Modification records
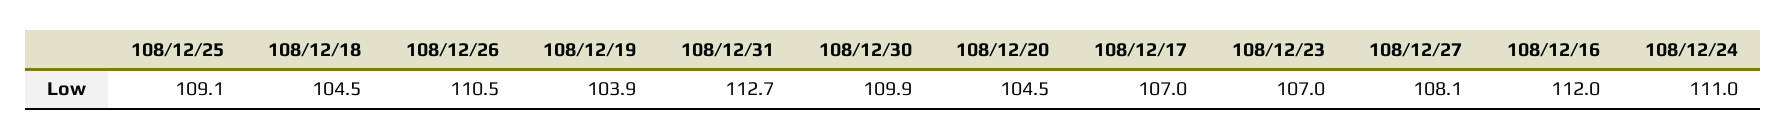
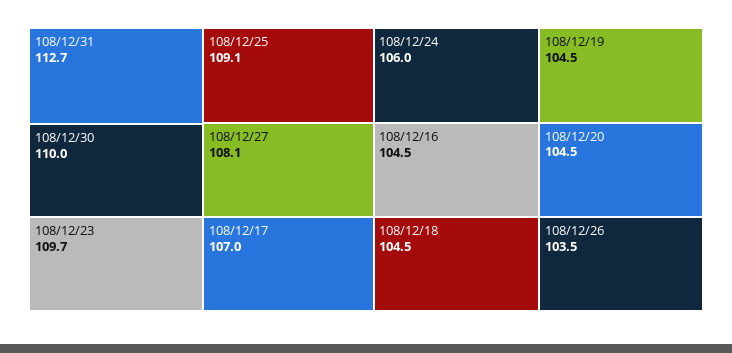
  {
    "108/12/25": 109.1,
    "108/12/18": 104.5,
-   "108/12/26": 110.5,
+   "108/12/26": 103.5,
-   "108/12/19": 103.9,
+   "108/12/19": 104.5,
    "108/12/31": 112.7,
-   "108/12/30": 109.9,
+   "108/12/30": 110,
    "108/12/20": 104.5,
    "108/12/17": 107,
-   "108/12/23": 107,
+   "108/12/23": 109.7,
    "108/12/27": 108.1,
-   "108/12/16": 112,
+   "108/12/16": 104.5,
-   "108/12/24": 111
+   "108/12/24": 106
  }

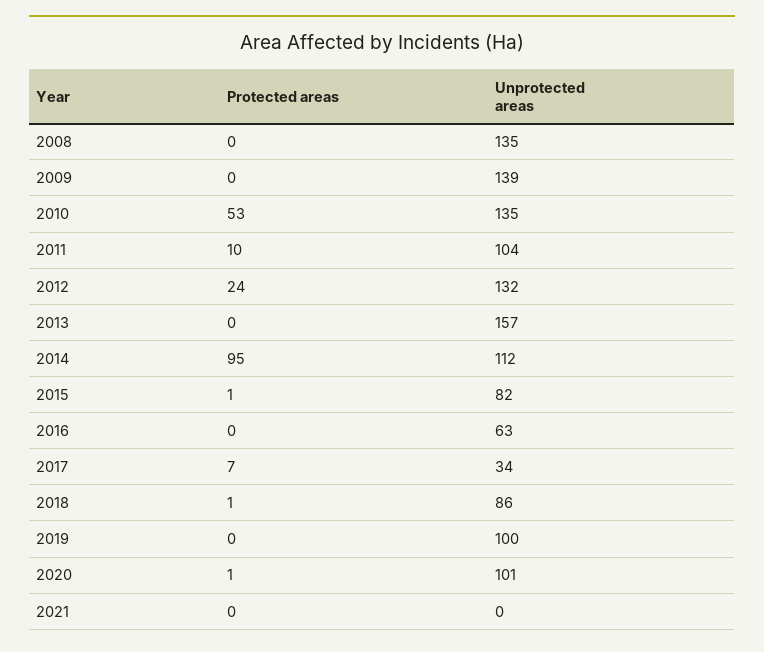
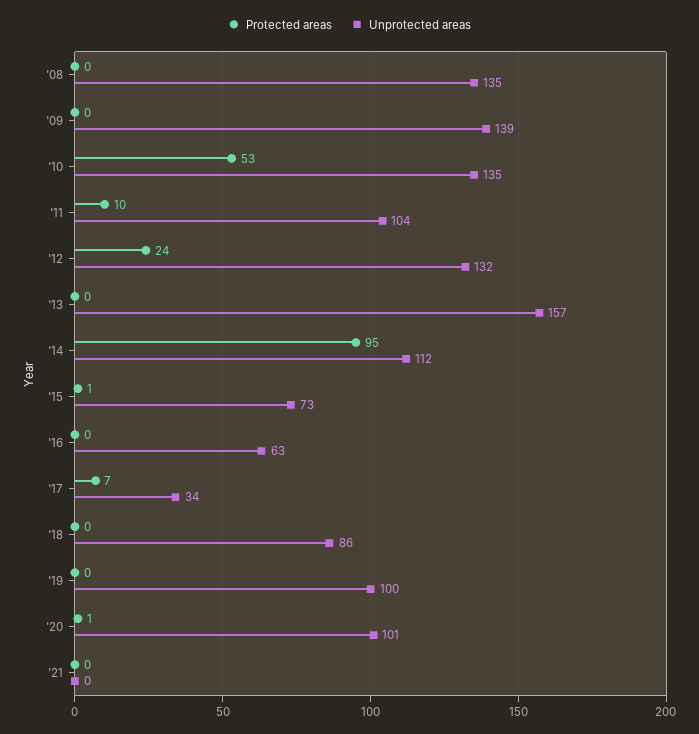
  {
    "Protected areas": {
      "2008": 0,
      "2009": 0,
      "2010": 53,
      "2011": 10,
      "2012": 24,
      "2013": 0,
      "2014": 95,
      "2015": 1,
      "2016": 0,
      "2017": 7,
-     "2018": 1,
+     "2018": 0,
      "2019": 0,
      "2020": 1,
      "2021": 0
    },
    "Unprotected areas": {
      "2008": 135,
      "2009": 139,
      "2010": 135,
      "2011": 104,
      "2012": 132,
      "2013": 157,
      "2014": 112,
-     "2015": 82,
+     "2015": 73,
      "2016": 63,
      "2017": 34,
      "2018": 86,
      "2019": 100,
      "2020": 101,
      "2021": 0
    }
  }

WHAT NEEDS TO BE DONE
The answer must be an exact copy of every record above, minus the pictures.

TASK ANSWER
  {
    "108/12/25": 109.1,
    "108/12/18": 104.5,
-   "108/12/26": 110.5,
+   "108/12/26": 103.5,
-   "108/12/19": 103.9,
+   "108/12/19": 104.5,
    "108/12/31": 112.7,
-   "108/12/30": 109.9,
+   "108/12/30": 110,
    "108/12/20": 104.5,
    "108/12/17": 107,
-   "108/12/23": 107,
+   "108/12/23": 109.7,
    "108/12/27": 108.1,
-   "108/12/16": 112,
+   "108/12/16": 104.5,
-   "108/12/24": 111
+   "108/12/24": 106
  }

  {
    "Protected areas": {
      "2008": 0,
      "2009": 0,
      "2010": 53,
      "2011": 10,
      "2012": 24,
      "2013": 0,
      "2014": 95,
      "2015": 1,
      "2016": 0,
      "2017": 7,
-     "2018": 1,
+     "2018": 0,
      "2019": 0,
      "2020": 1,
      "2021": 0
    },
    "Unprotected areas": {
      "2008": 135,
      "2009": 139,
      "2010": 135,
      "2011": 104,
      "2012": 132,
      "2013": 157,
      "2014": 112,
-     "2015": 82,
+     "2015": 73,
      "2016": 63,
      "2017": 34,
      "2018": 86,
      "2019": 100,
      "2020": 101,
      "2021": 0
    }
  }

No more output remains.